In der Hochschul-Publikation „Frauen und die Hochschule Mittweida. Tradition – Realität – Vision, Erster Teil: Frauen an der Hochschule Mittweida von 2010 heißt es auf Seite. 48f:
„Rückblickend äußert sie sich zu den Vorurteilen der nahezu ausschließlich männlichen Studenten: ‚Ja, am Anfang war es ganz schlimm. Man erzählte mir, daß die Studenten bei meiner ersten Vorlesung fast vom Stuhl gefallen wären, weil sie es nicht für möglich hielten, von einer Frau gelehrt zu werden. Schnell bildeten sich auch zwei Parteien: Die einen meinten, uns, den Herren der Schöpfung, kann eine Frau doch nichts beibringen - die anderen standen hinter mir.‘ Das anfangs schwierige Verhältnis zu den männlichen Studenten änderte sich bald. Viele von ihnen respektierten und achteten sie. Das zeigt sich besonders durch die langjährigen Kontakte der Absolventen zu ihrer Lehrerin in den späteren Jahren.“
Ingrid von Reyher engagierte sich auch neben ihrer Lehr-Tätigkeit. Im Jahr 1993 erhielt sie das Bundesverdienstkreuz für die jahrelange Beobachtungstätigkeit von Wetterentwicklungen und ihrer Auswirkung auf die Biosphäre. Sie war viele Jahre lang Stadtverordnete in Mittweida und vollzog als Standesbeamtin mindestens 400 Eheschließungen. Im Jahr 1998 verlieh ihr die Stadt als erster Frau das Ehrenbürgerrecht. ln ihrer Dankesrede anlässlich der Verleihung sagte sie: „Heimat ist da, wo man Menschen kennt, mit denen man reden kann, und wo man Freunde hat.

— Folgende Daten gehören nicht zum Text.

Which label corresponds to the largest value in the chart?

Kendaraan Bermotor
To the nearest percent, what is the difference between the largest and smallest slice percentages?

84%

Mittweida ist meine Heimat.“
lngrid von Reyher starb am 24. Juni 2004 im Alter von 96 Jahren in einem Freiberger Pflegeheim. Begraben ist sie auf dem neuen Friedhof in Mittweida in einer Grabstätte, deren Pflege in den Händen der Stadt Mittweida für ihre Ehrenbürgerin liegt.
Röthig-Villa, Köhler-Villa, Medienvilla, Ingrid-von-Reyher-Villa
Der Strumpffabrikant Carl Clemens Röthig ließ 1890 die Villa errichten, die er als Wohn-, Geschäfts- und Lagerhaus nutzte. Im Jahre 1957 erwirbt die Familie Johannes Köhler Grundstück und Gebäude. Die damalige Ingenieurhochschule kauft das Anwesen 1984. Auch nach diesem Zeitpunkt erfolgt weiterhin die Nutzung als Wohngebäude. Ingrid von Rehyer wohnte hier, bevor sie nach im Jahr 2002 Freiberg in ein Pflegeheim umzog.

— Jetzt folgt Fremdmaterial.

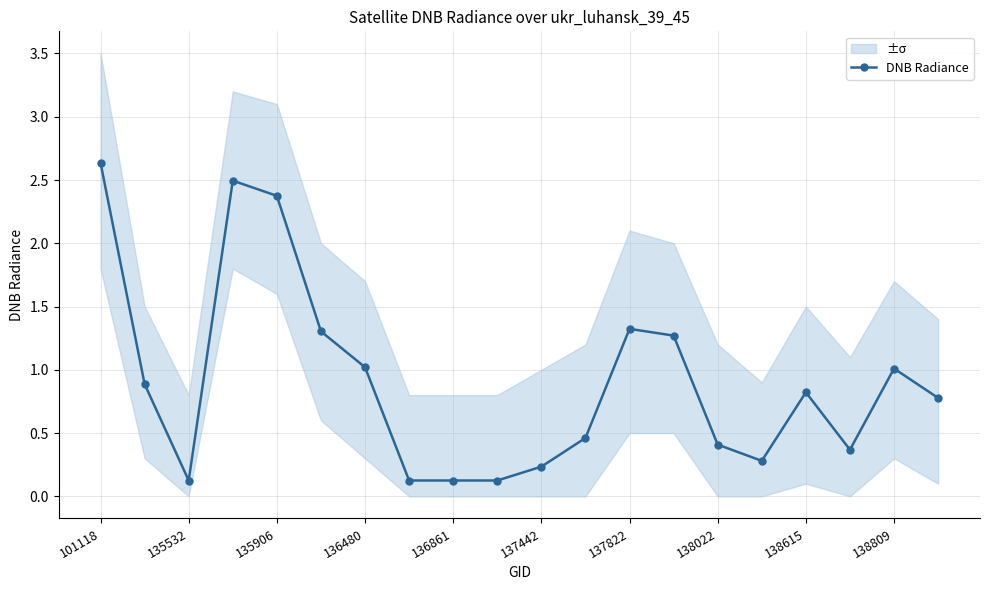

How many lines are shown in the chart?

1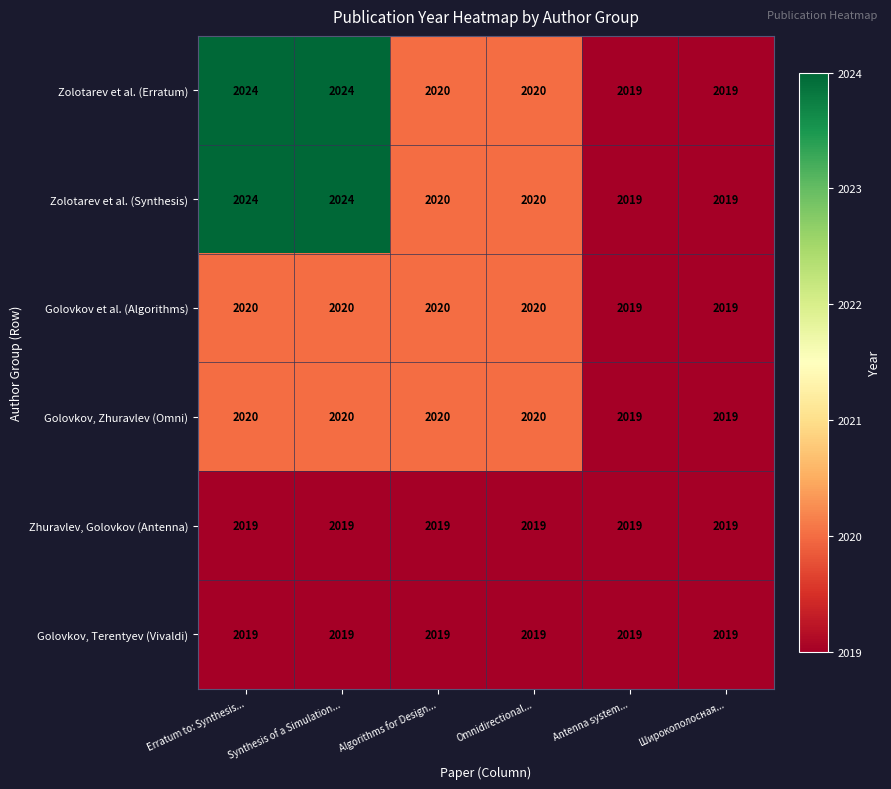

Count the Golovkov et al. (Algorithms) values in the range 2019 to 2020.

6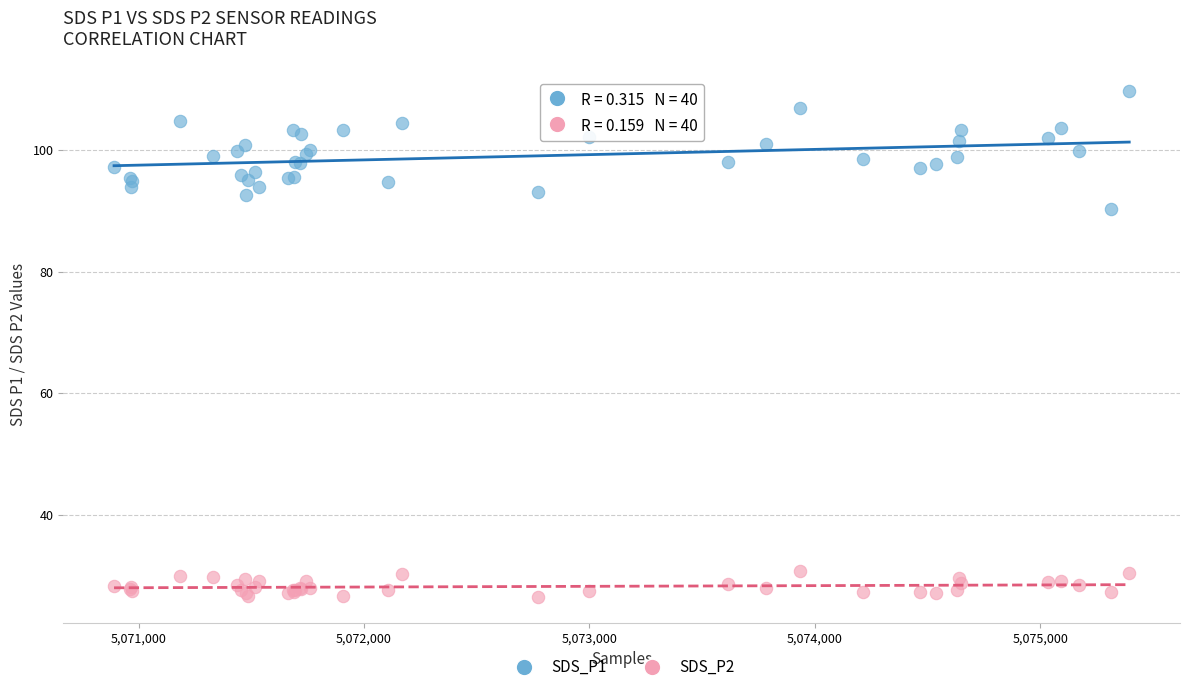

Which series reaches the maximum Y coordinate?

SDS_P1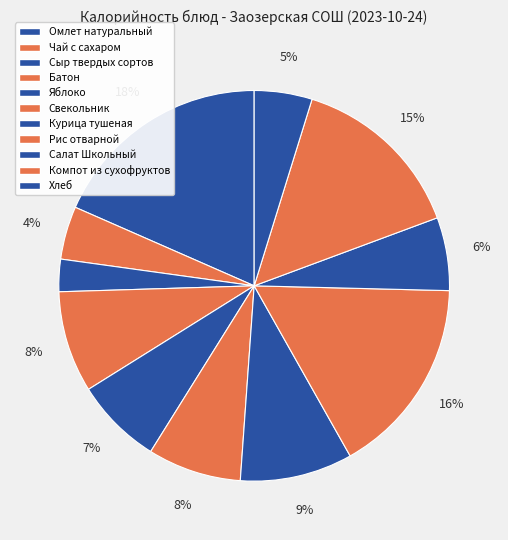

To the nearest percent, what is the average slice percentage?

9%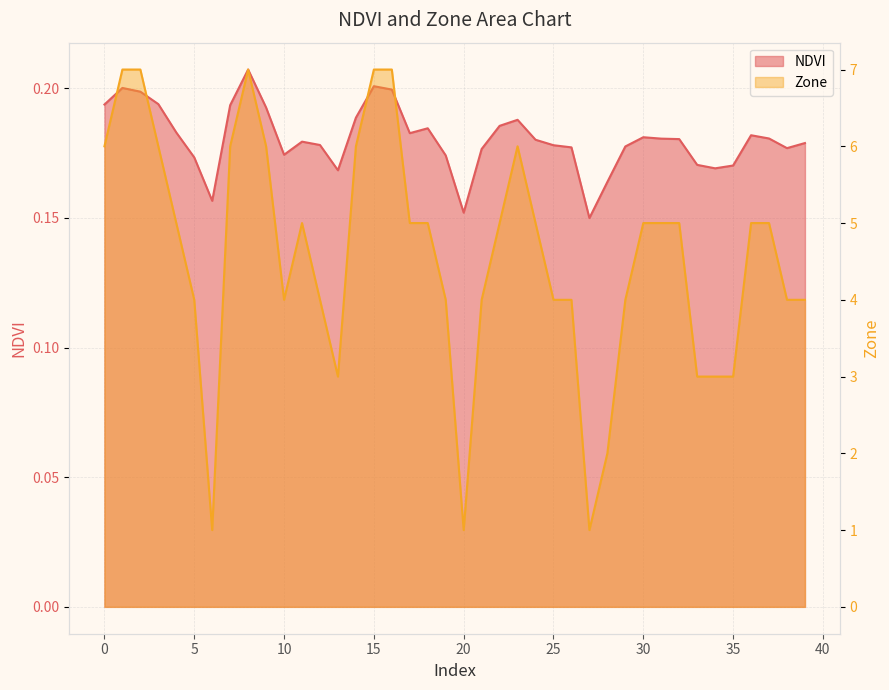

What is the value of the NDVI point at the 28th from the left?

0.1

Ab 1995 nutzte die Hochschule zunächst nur das Erdgeschoss und Teile des ersten Obergeschosses für die Fachgruppe Medien. Das lokale Hörfunkprogramm „99drei Radio Mittweida“ wurde bis 2015 aus der „Medienvilla“ gesendet. Das Dekanat der Fakultät Medien war später bis zum Umzug in das neue Zentrum für Medien und Soziale Arbeit im ersten Obergeschoss untergebracht.

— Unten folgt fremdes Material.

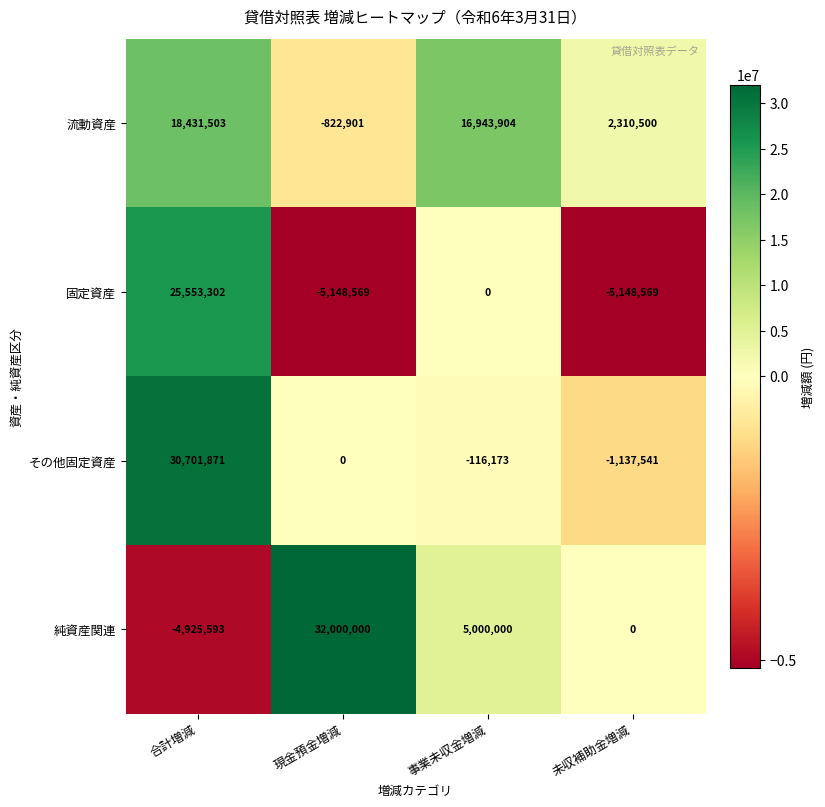

At which category is the sum across all series the highest?

合計増減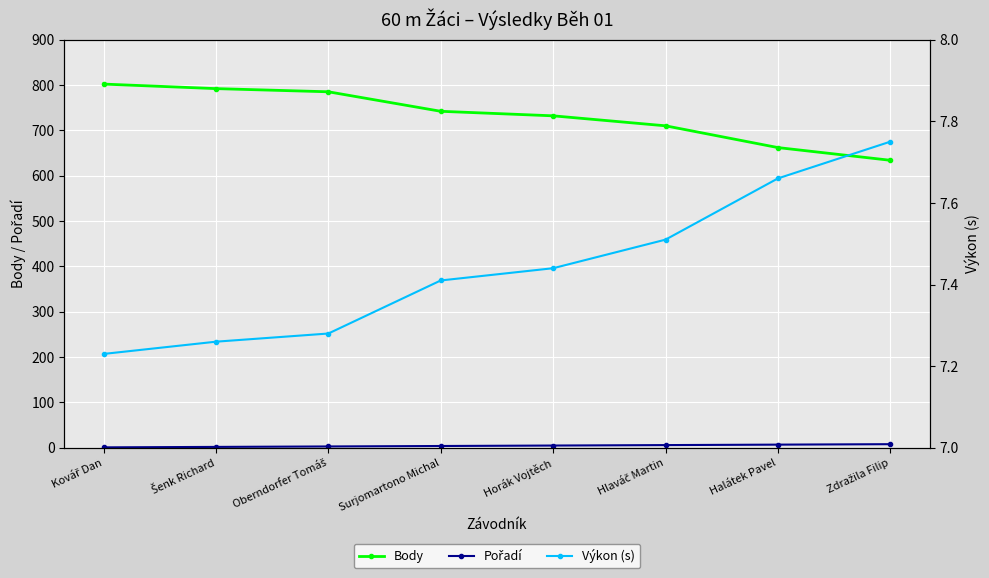

What is the difference between the maximum and minimum values in the Body series?

168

Heute beherbergt die Ingrid-von-Reyher-Villa im Erdgeschoss das Institut für Kompetenz, Kommunikation und Sprachen (IKKS). In das erste Obergeschoss zieht im kommenden Jahr das Institut für Wissenstransfer und Digitale Transformation (IWD) der Hochschule ein. Das zweite Obergeschoss wird nach wie vor als Wohnung genutzt.